Teaching children was his specialty, and he had time for one or two more students. But he wasn’t sure Ryoji actually needed a tutor. Just from their brief talk together it was obvious that Ryoji was far more capable than other students his age.

But it wasn’t only that. If the cancer had already spread to his lungs and his brain, Kaoru knew that all the tutors and all the studying in the world wouldn’t make any difference in the end. There was no chance that this kid would return to school. But then, maybe that was precisely why she wanted to hire a tutor, in the hopes that letting him prepare to go back to school and resume his studies would restore his faith in the future. Kaoru knew how important it was for those surrounding the patient to show by their actions that they hadn’t given up hope.

“Sure. I have time to come by twice a week, if that would do.”

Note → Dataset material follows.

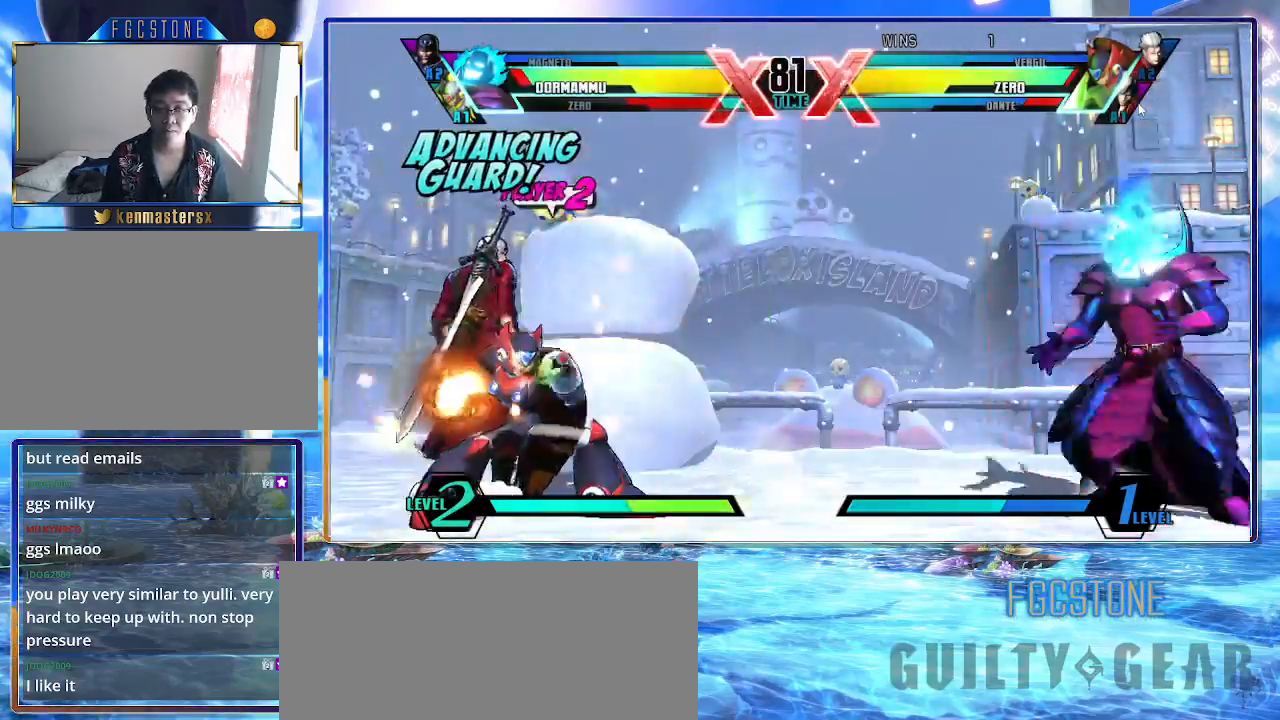
{"buttons": [], "left_stick": "right", "events": [[100, "left_stick", "down-left"], [133, "K", "down"], [133, "S", "down"], [217, "K", "up"], [250, "S", "up"], [267, "HS", "down"], [367, "left_stick", "right"], [433, "HS", "up"]]}
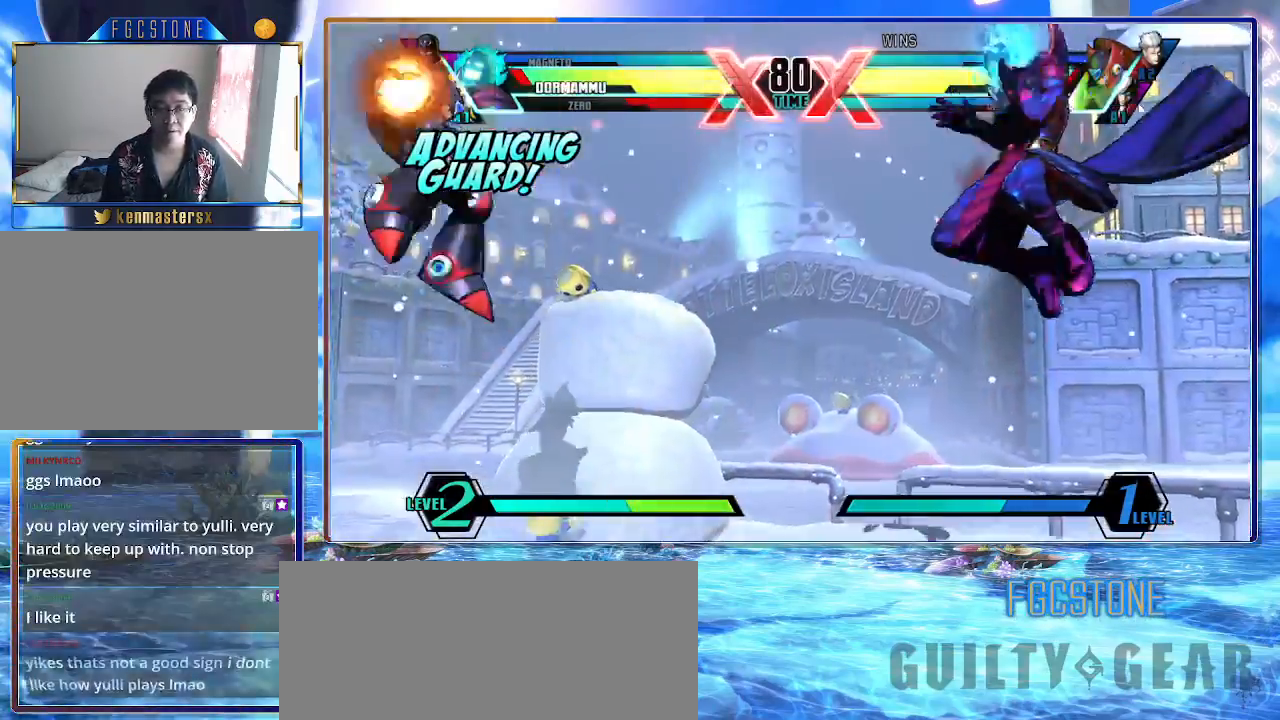
{"buttons": [], "left_stick": "down-right", "events": [[467, "left_stick", "down-right"]]}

Reiko took two or three steps toward Kaoru and placed her hands demurely in front of her, one over the other. “Thank you. Not only will it benefit his schoolwork, but I’m sure he’ll be happy to have someone to talk to.”

“Okay, then.”

No doubt Ryoji didn’t have a friend in the world. Kaoru could understand, because he’d been the same. He’d been just a little of a social outcast at school. But in his case, he’d had a good relationship with his parents that had saved him from feeling lonely. Crazy as his father could be, he’d been the best possible conversation partner for Kaoru. With his father and mother around, Kaoru hadn’t been inclined to wonder why he’d been born into this world. He’d never had doubts about his identity.

What Reiko sought in Kaoru was a father figure for her son. Kaoru didn’t have a problem with that. He was confident he could play that role, and do it well.

But, he wondered: Does she also want a husband figure for herself?

Kaoru’s imagination began to run away with him. He wasn’t as confident on that score. But he wanted to at least try to be the man Reiko needed.

They arranged a date and time for his next visit. Then Kaoru left Ryoji’s hospital room.